27-05-2024
Article rédigé par Bertrand Coqueugniot
Hé les gars, va falloir se calmer un peu, parce que je n’ai pas du tout envie de devenir un patenté chroniqueur nécrologique pour banjoïstes ! En à peine quelques années sont partis au Paradis des musiciens Sonny Osborne, JD Crowe, Bill Emerson, Terry Baucom, Ben Eldridge, et maintenant Jim Mills.
Ça commence à faire…
Jim Mills je l’avais découvert tout jeune sur le second album de Summer Wages, et il avait la redoutable tâche de remplacer Craig Smith, pour lequel j’avais, et j’ai toujours, une admiration sans borne. Puis au fil des années on l’a vu passer avec les Bass Mountain Boys, Doyle Lawson, puis Ricky Skaggs avec lequel il est resté quatorze ans. Ce fut vraiment son « landmark », explosant alors aux yeux du public et du monde banjoïstique.

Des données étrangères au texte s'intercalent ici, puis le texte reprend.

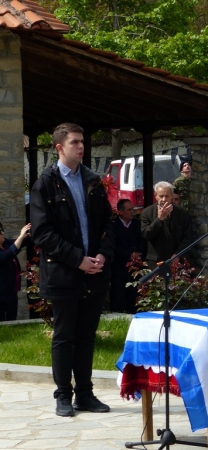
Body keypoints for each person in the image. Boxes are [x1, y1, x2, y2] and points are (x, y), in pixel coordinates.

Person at [30, 122, 114, 417]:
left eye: (82, 142)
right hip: (64, 274)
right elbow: (42, 234)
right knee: (65, 336)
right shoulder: (45, 184)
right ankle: (63, 395)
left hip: (94, 273)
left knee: (87, 336)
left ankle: (85, 394)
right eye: (74, 142)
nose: (81, 147)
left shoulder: (92, 181)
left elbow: (108, 223)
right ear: (59, 148)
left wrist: (102, 254)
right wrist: (78, 259)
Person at [140, 181, 192, 269]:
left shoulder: (182, 213)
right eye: (161, 196)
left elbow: (188, 237)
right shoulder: (147, 213)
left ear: (172, 196)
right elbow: (146, 235)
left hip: (177, 261)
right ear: (155, 196)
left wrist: (178, 254)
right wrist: (159, 219)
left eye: (167, 196)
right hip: (156, 262)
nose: (164, 199)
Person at [109, 199, 146, 313]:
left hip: (135, 267)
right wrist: (129, 254)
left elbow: (143, 242)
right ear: (120, 211)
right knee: (118, 294)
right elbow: (113, 246)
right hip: (119, 267)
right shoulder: (113, 225)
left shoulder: (137, 224)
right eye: (129, 210)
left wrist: (138, 254)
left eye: (133, 209)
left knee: (133, 294)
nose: (132, 212)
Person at [0, 222, 31, 321]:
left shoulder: (5, 244)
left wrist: (30, 232)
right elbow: (6, 256)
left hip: (11, 291)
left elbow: (19, 243)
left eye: (2, 230)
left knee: (12, 320)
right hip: (1, 294)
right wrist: (21, 237)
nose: (2, 233)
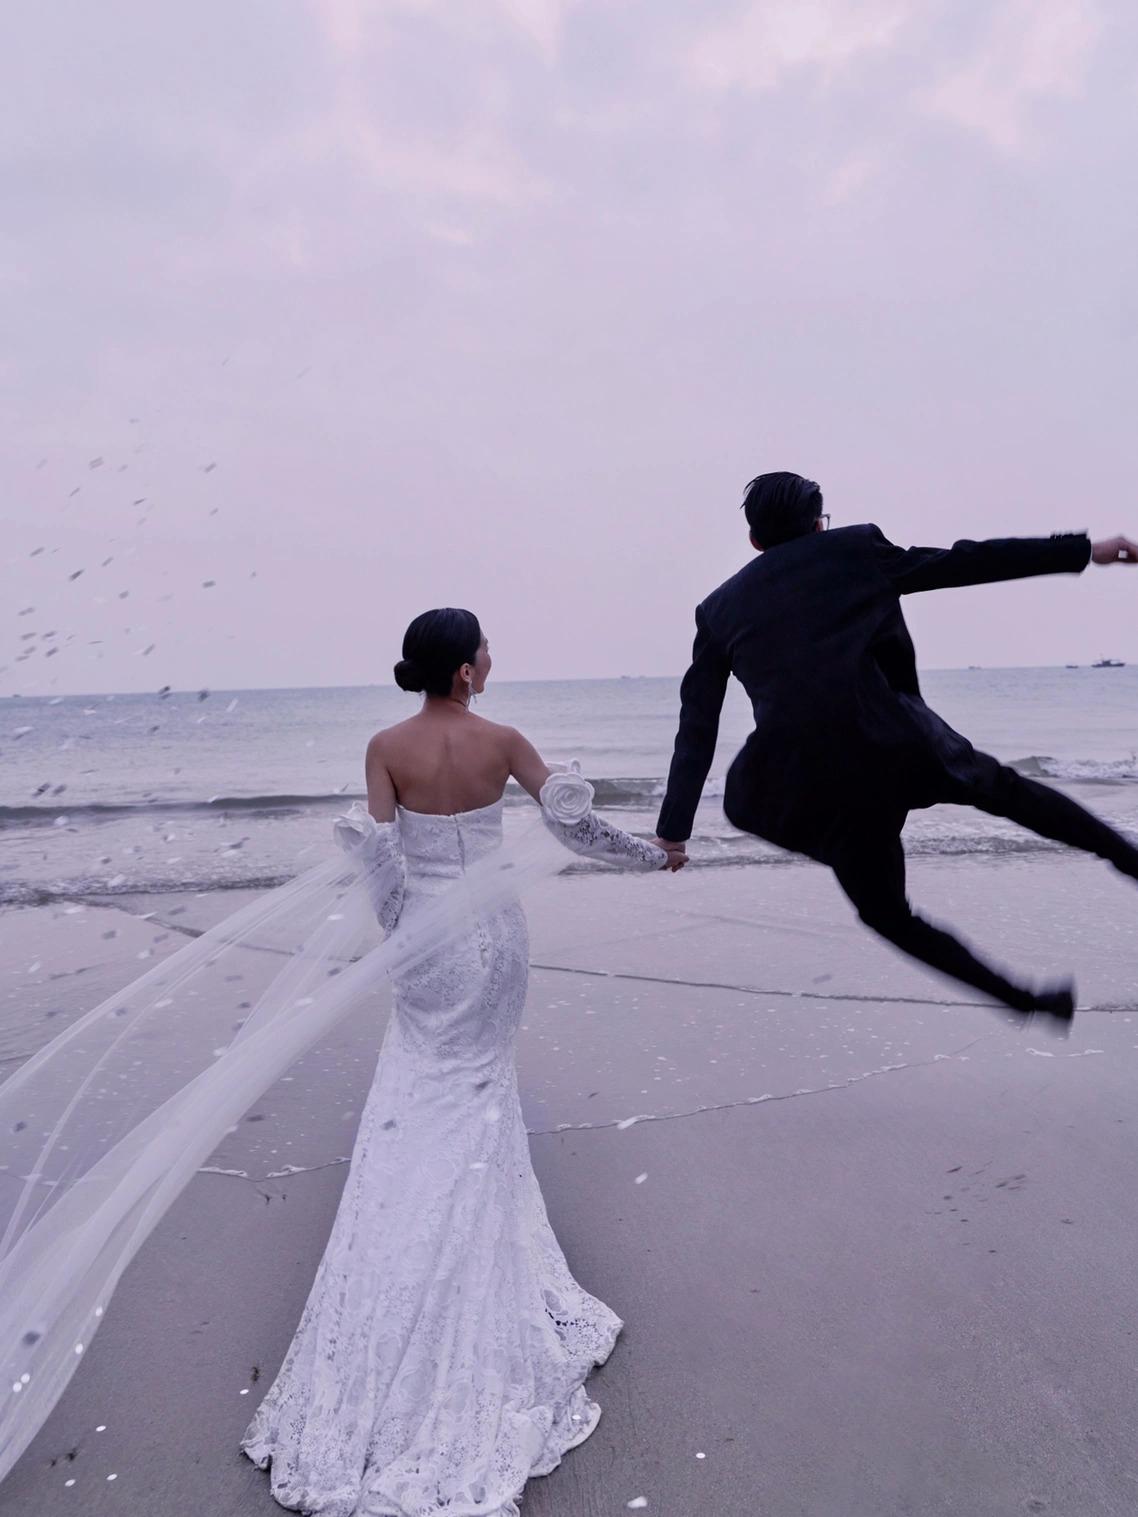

Jim était un héritier de l’école Earl Scruggs et JD Crowe. Un jeu au timing irréprochable, et un hard driving décoiffant qui lui a valu d’être élu par IBMA banjoîste de l’année en 1999 et 2006.
Dès que j’ai pu en trouver je me suis procuré ses tablatures, puis ses publications, et je me suis immergé dans les subtilités de son style très aguerri. Trois albums sous son nom sont sortis au fil des années et tous sont de petits bijoux de banjo Bluegrass. Le tout dernier, « Hide Head Blues » a une particularité, Jim l’a enregistré en utilisant ses vieux banjos Gibson Mastertone originaux Flathead d’avant-guerre, mettant en avant ces pièces de collection dont il était devenu un éminent spécialiste.
C’est d’ailleurs cette activité de collectionneur, de passionné et de fin connaisseur qui occupait la majorité de son temps, ce qui ne l’empêchait nullement par ailleurs de faire de nombreuses sessions discographiques, l’album Bluegrass de Dolly Parton par exemple, ou de participer à des tournées ponctuelles ici ou là, comme celle avec Vince Gill.
En fêlé que je suis des banjos Gibson « Prewar », Jim Mills était une des références ultimes, digne héritier du maître absolu Curtis McPeake avec lequel il a beaucoup collaboré. Au fil du temps Jim s’était constitué une impressionnante collection de banjos Gibson 5 cordes originaux, sans parler de pièces diverses et de tout ce qui concernait l’histoire de ces instruments mythiques, tout comme de « Memorabilia » de Flatt & Scruggs. Dans sa maison il avait installé un showroom et régulièrement il y organisait des journées de présentation et régalait ses participants. Ce n’est pas lui faire offense que de dire que le banjoïste Jim avait également un certain sens du business ! Il achetait, vendait et chaque acquéreur d’un vieux banjo Gibson avait la certitude d’avoir le meilleur pour le budget investi et surtout l’authenticité !
J’ai correspondu avec Jim Mills et il était toujours très prompt et affable, faisant partager sa passion et ses connaissances. Je lui avais acheté le livre qu’il a écrit sur les Banjos Gibson originaux Flathead 5 cordes d’avant-guerre, tout simplement intitulé « Gibson Mastertone Flathead 5-strings Banjos of the 1930’s and 1940’s ». Une bible !!! Jim me l’avait dédicacé, et j’ai dû le lire et le relire je ne sais combien de fois. J’en découvre encore à chaque relecture...
Dans cet ouvrage figure l’histoire du banjo auquel son nom restera définitivement rattaché, un RB-75 plaqué or, sans doute l’unique exemplaire existant, appelé « Mack Crow », du nom de son premier propriétaire. Il y a pas mal d’années Steve Huber avait fabriqué un modèle réplique de ce banjo, le « Jim Mills Model ». Un célèbre banjoïste français en possède un, et ça sonne !
Le monde du Bluegrass est en deuil, encore une fois, et le monde des banjos Gibson est orphelin.